The officers noted the smell of alcohol on Scott’s breath.
According to police, the person on the yacht who called them said he didn’t want to press charges, he just wanted Scott off his boat.
Scott was then told to leave or he would be arrested.
“Throughout the long walk from the vessel to the boardwalk, the defendant walked backward yelling obscenities to the occupants of the vessel,” according to the report.
Scott then got into a waiting car and left. About five minutes later, police say he returned and began to walk toward the yacht.
Scott reportedly ignored the officers’ commands to stop.
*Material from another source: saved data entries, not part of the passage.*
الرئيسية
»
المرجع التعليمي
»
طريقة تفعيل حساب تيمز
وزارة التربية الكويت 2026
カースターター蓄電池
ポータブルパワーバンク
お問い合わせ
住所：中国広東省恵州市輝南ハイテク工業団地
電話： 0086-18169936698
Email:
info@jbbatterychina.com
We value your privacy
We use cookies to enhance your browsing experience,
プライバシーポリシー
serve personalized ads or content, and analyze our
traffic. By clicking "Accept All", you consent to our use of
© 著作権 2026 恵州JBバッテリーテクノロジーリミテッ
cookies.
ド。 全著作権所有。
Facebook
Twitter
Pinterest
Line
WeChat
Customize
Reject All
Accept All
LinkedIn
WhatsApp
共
When one of the officers stopped him, Scott acted erratically and began yelling again “disturbing the peace of the occupants of the marina and nearby residential buildings,” according to the report.
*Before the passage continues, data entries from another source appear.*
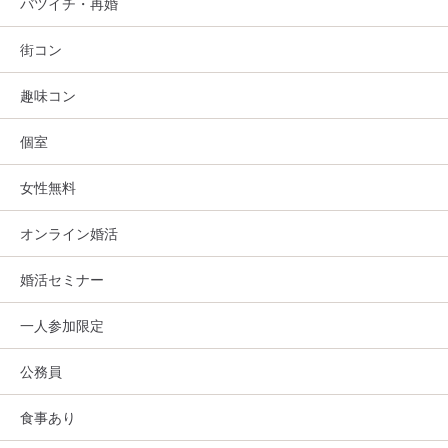
バツイチ・再婚
街コン
趣味コン
個室
女性無料
オンライン婚活
婚活セミナー
一人参加限定
公務員
食事あり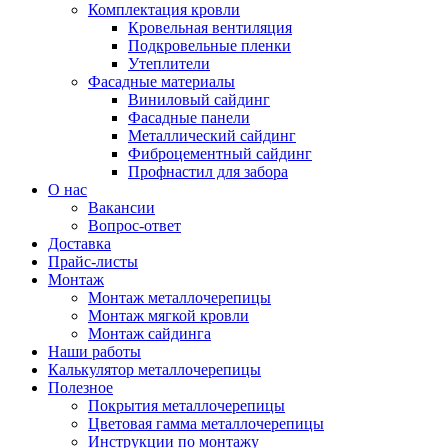
Комплектация кровли
Кровельная вентиляция
Подкровельные пленки
Утеплители
Фасадные материалы
Виниловый сайдинг
Фасадные панели
Металлический сайдинг
Фиброцементный сайдинг
Профнастил для забора
О нас
Вакансии
Вопрос-ответ
Доставка
Прайс-листы
Монтаж
Монтаж металлочерепицы
Монтаж мягкой кровли
Монтаж сайдинга
Наши работы
Калькулятор металлочерепицы
Полезное
Покрытия металлочерепицы
Цветовая гамма металлочерепицы
Инструкции по монтажу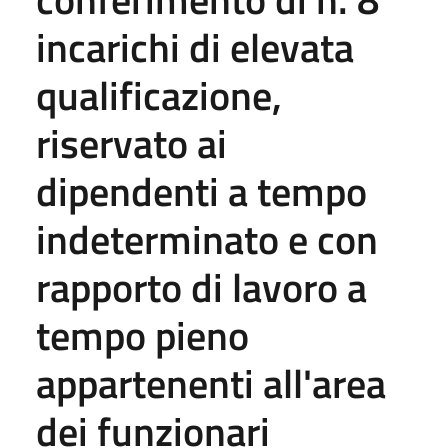
incarichi di elevata
qualificazione,
riservato ai
dipendenti a tempo
indeterminato e con
rapporto di lavoro a
tempo pieno
appartenenti all'area
dei funzionari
He was then taken into custody.
This is not his first run-in with the law.
He’s facing civil lawsuits after 10 people died and dozens were injured during his 2021 Astroworld festival in Houston.
The “mass casualty incident” occurred at Scott’s show on Nov. 6, 2021, when a crowd began to “compress” toward the front of the stage, “and that caused some panic, and it started causing some injuries,” Houston Fire Chief Samuel Peña said the day after the tragedy.
All 10 deaths occurred due to overpopulation and compaction within a single area, according to investigators.
No charges were filed against Scott after a grand jury declined to indict him and five other people on any criminal counts related to the deadly concert.